_Excerpted text_.
━━━━━━━━━━━━━━━━━━━━
So let's see what this means.
Here we've got a multiplication problem, I'm multiplying this monomial, 5x squared,
times the binomial 2x minus 3.
So basically I'm just distributing this 5x squared across the binomial.
So I've got times 2 is 10,
x squared times x is x to the third,
and then
5 times negative 3 is negative 15,
and since there's no x over here,
I just have the x squared,
and I get this result.
Now if I had done this backwards and started with this,
and tried to get to here,
I would be factoring this. In other words, when you factor something you're looking
for
two things that you can multiply together, they may be just numbers,
they may be polynomials, you're looking for two things you can multiply together
that will give you this solution. So In other words, I want to figure out - how did we get here?
The numbers that make this up are called the factors
of this polynomial,
or the polynomials
that make it up are called the factors of the polynomial.
So let's see how we got here.
Let's start with
10x to the third
minus
15x squared.
Now what I'm looking for when I'm looking for the factors is going to be some monomial
over here
and a polynomial
that I can fit in these parentheses.
Remember, I'm working backwards trying to here as if I don't know what this is.
So I've got a 10 and a negative 15,
and I know that I can divide them both by 5.
I'm gonna put a 5 over here,
and 5 into 10 goes 2 times,
and so that tells me that when I
multiply... In other words if I started here and wanted to get back to here...
5 times 2 is gonna give me the 10.
And 5 into negative 15
is negative 3.
Negative 3 times 5 is negative 15.
━━━━━━━━━━━━━━━━━━━━
_Records for this exercise_.
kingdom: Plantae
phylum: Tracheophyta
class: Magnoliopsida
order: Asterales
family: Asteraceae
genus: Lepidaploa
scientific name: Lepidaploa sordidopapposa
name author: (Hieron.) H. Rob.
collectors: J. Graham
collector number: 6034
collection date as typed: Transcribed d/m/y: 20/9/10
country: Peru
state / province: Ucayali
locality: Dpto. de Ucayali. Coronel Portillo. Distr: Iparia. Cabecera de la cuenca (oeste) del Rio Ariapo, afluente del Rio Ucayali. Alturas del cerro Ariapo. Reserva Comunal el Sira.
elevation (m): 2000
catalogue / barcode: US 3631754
━━━━━━━━━━━━━━━━━━━━
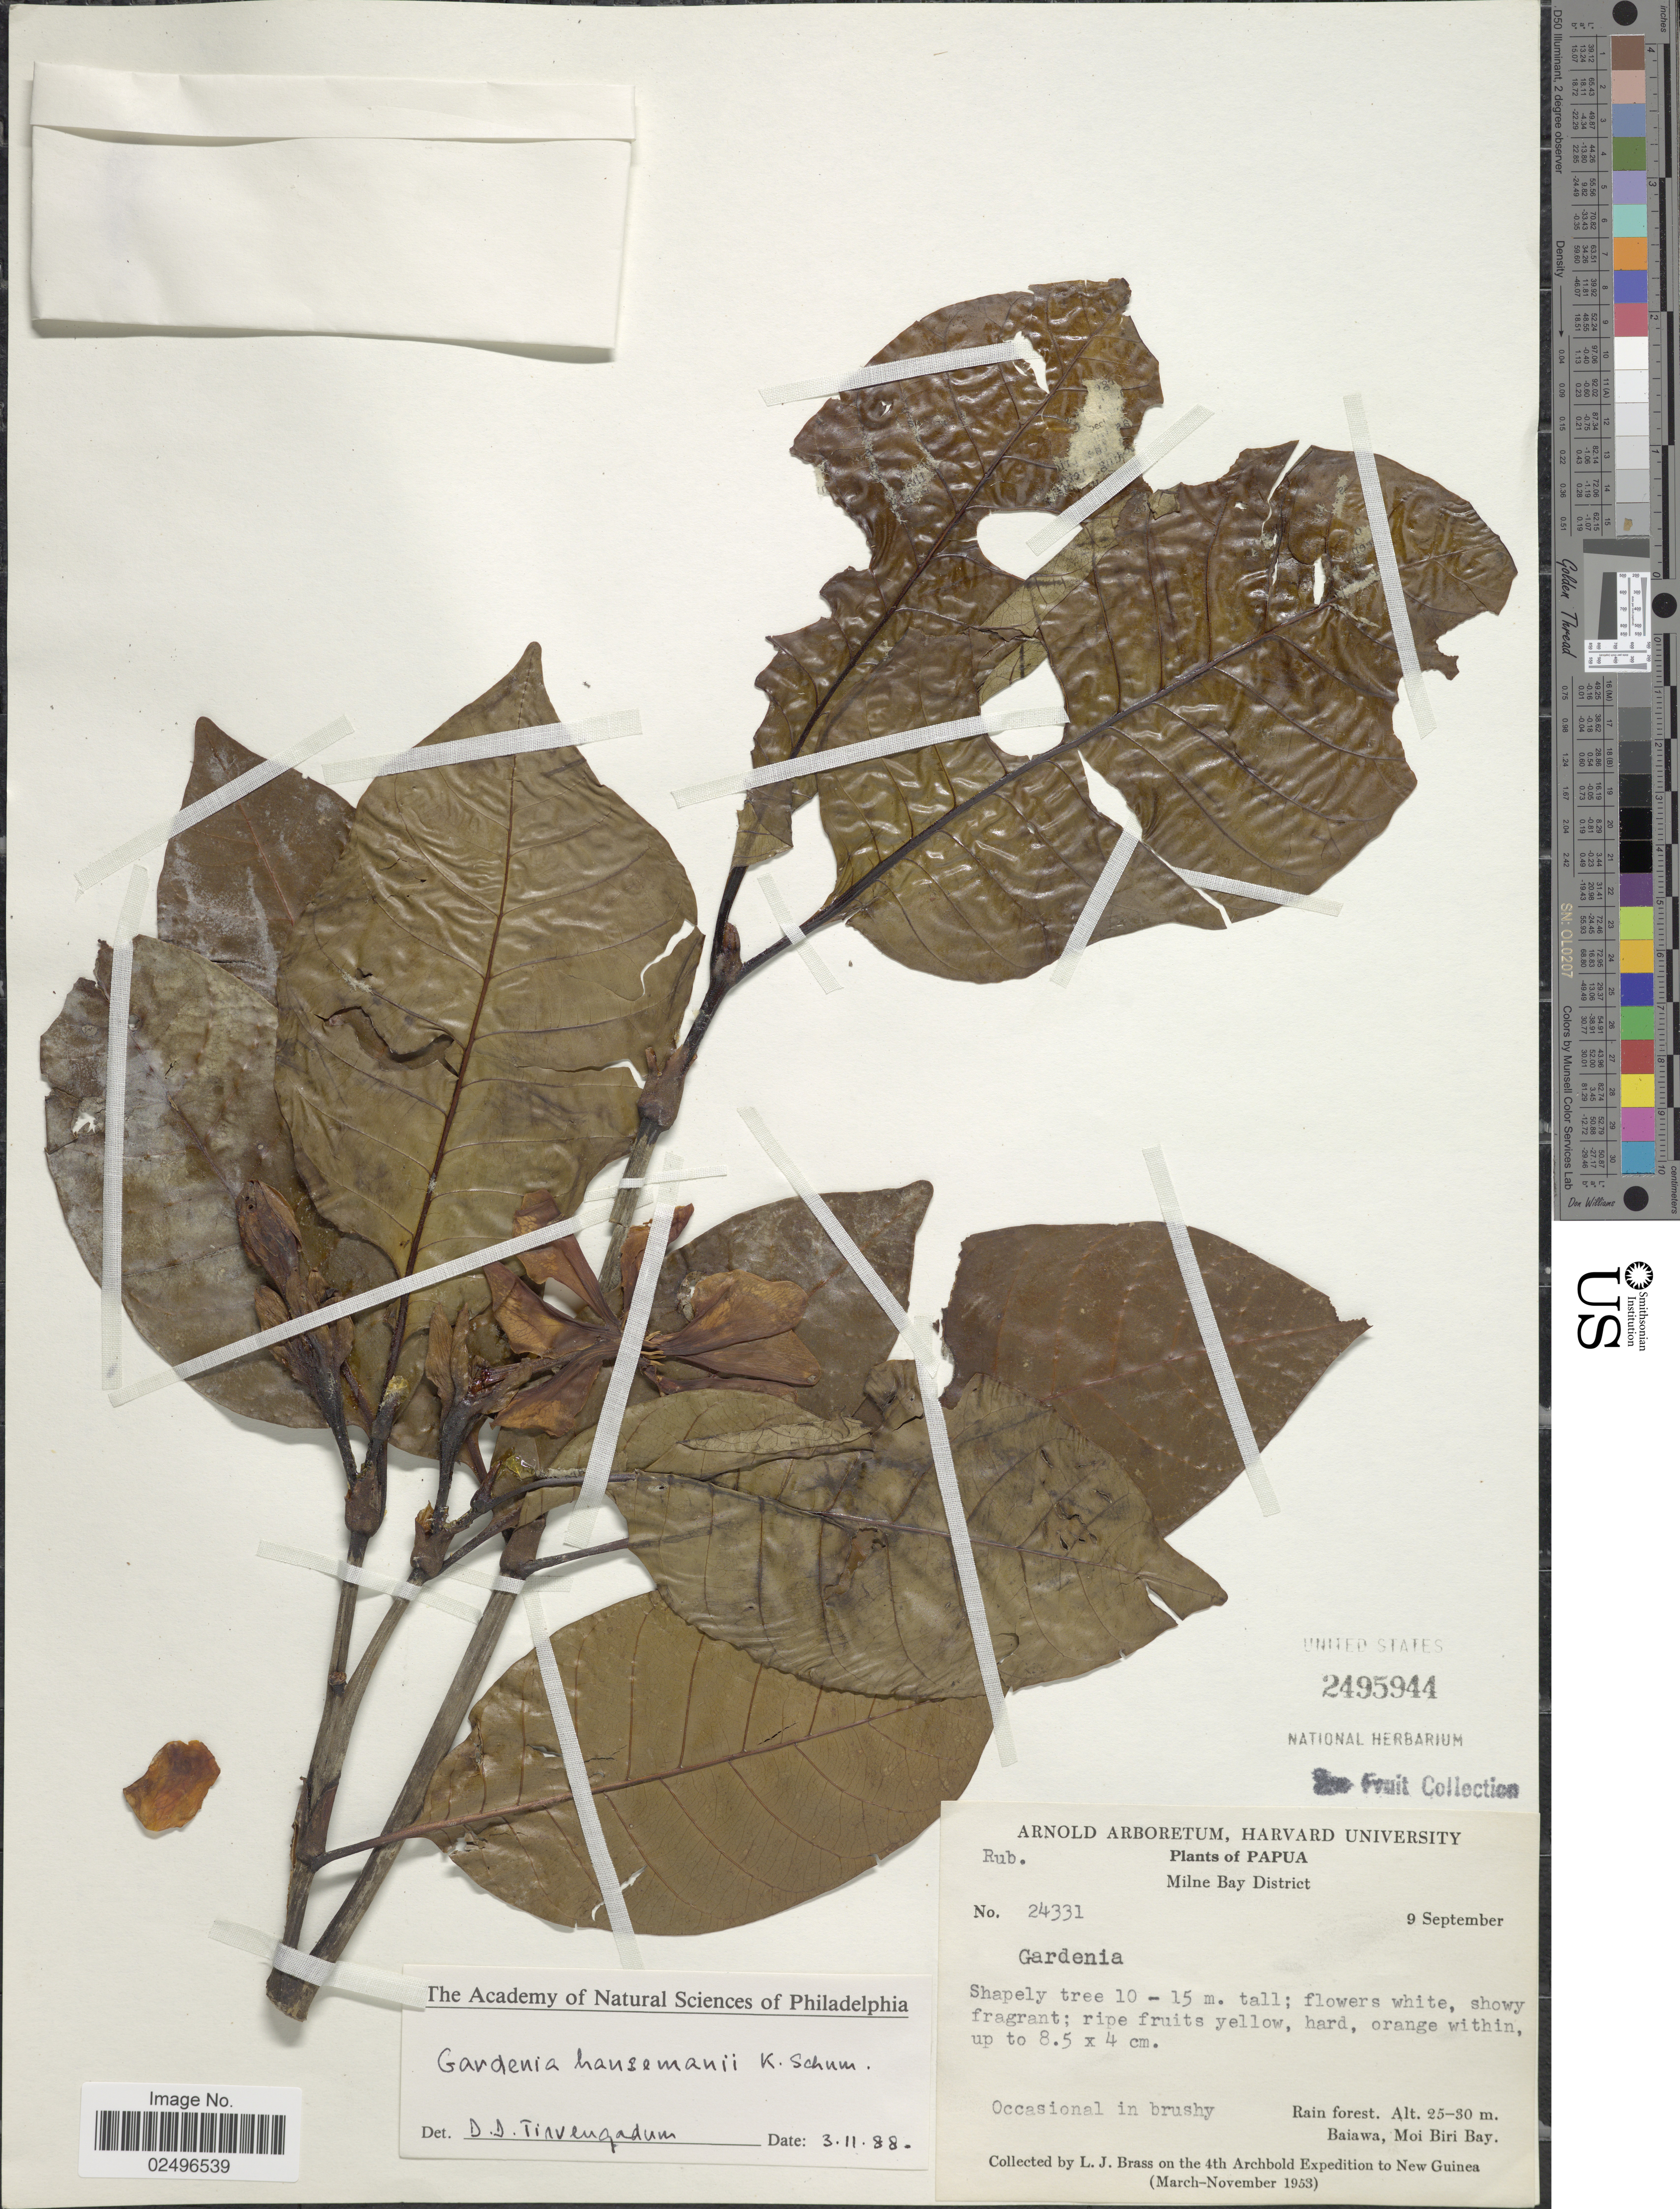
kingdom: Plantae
━━━━━━━━━━━━━━━━━━━━
_To be done_.
(A) Translate this sentence from the factoring transcript into Spanish: "So I've got a 10 and a negative 15, and I know that I can divide them both by 5."
(B) From the records, return the part that opens with the line containing "genus: Lepidaploa" and closes with the line containing "state / province: Ucayali", reproducing those lines exactly.

_Answers per task_.
(A) Entonces tengo un 10 y un 15 negativo, y sé que puedo dividir ambos entre 5.

(B)
genus: Lepidaploa
scientific name: Lepidaploa sordidopapposa
name author: (Hieron.) H. Rob.
collectors: J. Graham
collector number: 6034
collection date as typed: Transcribed d/m/y: 20/9/10
country: Peru
state / province: Ucayali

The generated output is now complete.